There are a number of issues that I need to start addressing if I am going to take my research into Youngblood's work seriously. I come from a background in theatre, and my own work has to date been scorched by the hallmarks of narrativity, drama, and audience manipulation. There are a number of claims which Mr. Youngblood makes that unsettle me. While he does make exceptions - impulsively, I do not want to accept that theatre and narratitivty nor drama and entertainment are indeed entropic and precluded from Art. The suggestion that no new ideas are created in these realms leaves my own work in a much less satisfying light then I prefer. I have no interest in generating further entropy in a media sphere of which I, like Youngblood, am also critical.

The real issue I seem to be grappling with is that I tend to agree with Mr. Youngblood. Yet I want to look forward to creating new works which will share and generate new ideas, feedback into my culture and Noosphere, and escape what Youngblood suggest are the myths of Art and Entertainment. While I am willing to abandon the conventions of theatre which include audience manipulation, drama (as Youngblood understands it), and truly open up my own psychology for the sake of raising the work above entropy; I am not so willing to let go of narativity, live performance, or the audience itself. I know that this is not prerequisite to meet those needs of Art which Mr. Youngblood puts forth, yet there is work yet to do if I am to rise to the challenge of responding to Mr. Youngblood in the creative process which I employ as an artist.

I am currently envisioning a new work, "The Survivor's Way". In this work I have broken my creative process into three sections: process, content, and technology. It is within the process that the content and technology are integrated into a live performance. There are quite a few ramifications Mr. Youngblood's thoughts have on this work as I am now conceiving it.

In my next post here on this subject I will try and elaborate on these haunting questions in relation to my new work.

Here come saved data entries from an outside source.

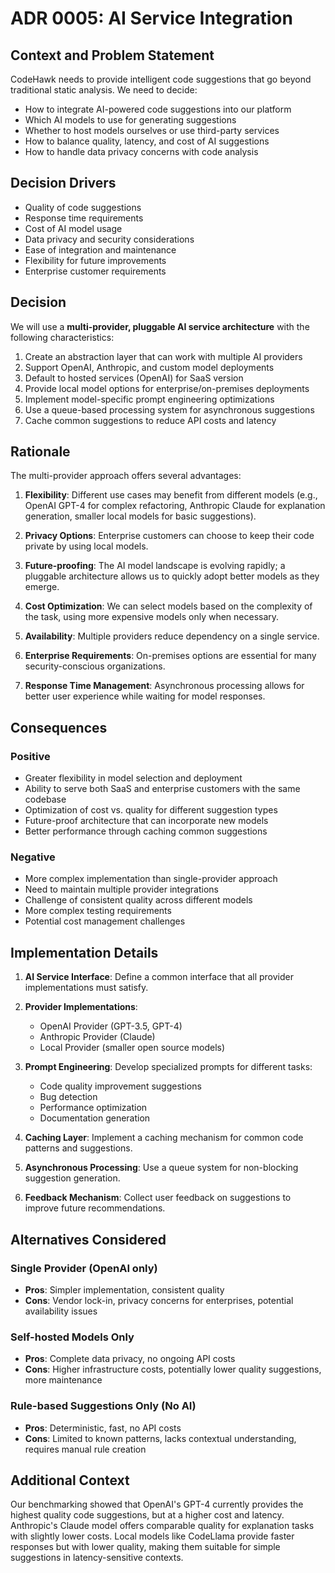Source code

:# ADR 0005: AI Service Integration

## Context and Problem Statement

CodeHawk needs to provide intelligent code suggestions that go beyond traditional static analysis. We need to decide:
- How to integrate AI-powered code suggestions into our platform
- Which AI models to use for generating suggestions
- Whether to host models ourselves or use third-party services
- How to balance quality, latency, and cost of AI suggestions
- How to handle data privacy concerns with code analysis

## Decision Drivers

* Quality of code suggestions
* Response time requirements
* Cost of AI model usage
* Data privacy and security considerations
* Ease of integration and maintenance
* Flexibility for future improvements
* Enterprise customer requirements

## Decision

We will use a **multi-provider, pluggable AI service architecture** with the following characteristics:

1. Create an abstraction layer that can work with multiple AI providers
2. Support OpenAI, Anthropic, and custom model deployments
3. Default to hosted services (OpenAI) for SaaS version
4. Provide local model options for enterprise/on-premises deployments
5. Implement model-specific prompt engineering optimizations
6. Use a queue-based processing system for asynchronous suggestions
7. Cache common suggestions to reduce API costs and latency

## Rationale

The multi-provider approach offers several advantages:

1. **Flexibility**: Different use cases may benefit from different models (e.g., OpenAI GPT-4 for complex refactoring, Anthropic Claude for explanation generation, smaller local models for basic suggestions).

2. **Privacy Options**: Enterprise customers can choose to keep their code private by using local models.

3. **Future-proofing**: The AI model landscape is evolving rapidly; a pluggable architecture allows us to quickly adopt better models as they emerge.

4. **Cost Optimization**: We can select models based on the complexity of the task, using more expensive models only when necessary.

5. **Availability**: Multiple providers reduce dependency on a single service.

6. **Enterprise Requirements**: On-premises options are essential for many security-conscious organizations.

7. **Response Time Management**: Asynchronous processing allows for better user experience while waiting for model responses.

## Consequences

### Positive

* Greater flexibility in model selection and deployment
* Ability to serve both SaaS and enterprise customers with the same codebase
* Optimization of cost vs. quality for different suggestion types
* Future-proof architecture that can incorporate new models
* Better performance through caching common suggestions

### Negative

* More complex implementation than single-provider approach
* Need to maintain multiple provider integrations
* Challenge of consistent quality across different models
* More complex testing requirements
* Potential cost management challenges

## Implementation Details

1. **AI Service Interface**: Define a common interface that all provider implementations must satisfy.

2. **Provider Implementations**:
   - OpenAI Provider (GPT-3.5, GPT-4)
   - Anthropic Provider (Claude)
   - Local Provider (smaller open source models)

3. **Prompt Engineering**: Develop specialized prompts for different tasks:
   - Code quality improvement suggestions
   - Bug detection
   - Performance optimization
   - Documentation generation

4. **Caching Layer**: Implement a caching mechanism for common code patterns and suggestions.

5. **Asynchronous Processing**: Use a queue system for non-blocking suggestion generation.

6. **Feedback Mechanism**: Collect user feedback on suggestions to improve future recommendations.

## Alternatives Considered

### Single Provider (OpenAI only)

* **Pros**: Simpler implementation, consistent quality
* **Cons**: Vendor lock-in, privacy concerns for enterprises, potential availability issues

### Self-hosted Models Only

* **Pros**: Complete data privacy, no ongoing API costs
* **Cons**: Higher infrastructure costs, potentially lower quality suggestions, more maintenance

### Rule-based Suggestions Only (No AI)

* **Pros**: Deterministic, fast, no API costs
* **Cons**: Limited to known patterns, lacks contextual understanding, requires manual rule creation

## Additional Context

Our benchmarking showed that OpenAI's GPT-4 currently provides the highest quality code suggestions, but at a higher cost and latency. Anthropic's Claude model offers comparable quality for explanation tasks with slightly lower costs. Local models like CodeLlama provide faster responses but with lower quality, making them suitable for simple suggestions in latency-sensitive contexts.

Indeed the chorus of voices grows loud as Mr. Youngbood pushes: Where are the new ideas? Lori Anderson asks me again: Does the world really need another multimedia show? And, the ghosts of my ancestors turn in their graves and ask: Are you just interested in the content of our mannerisms?

In short, for now, I say: good question, it is in the field of performance ethnography that I will begin to find a response in relation to my current process. Yes. And, no.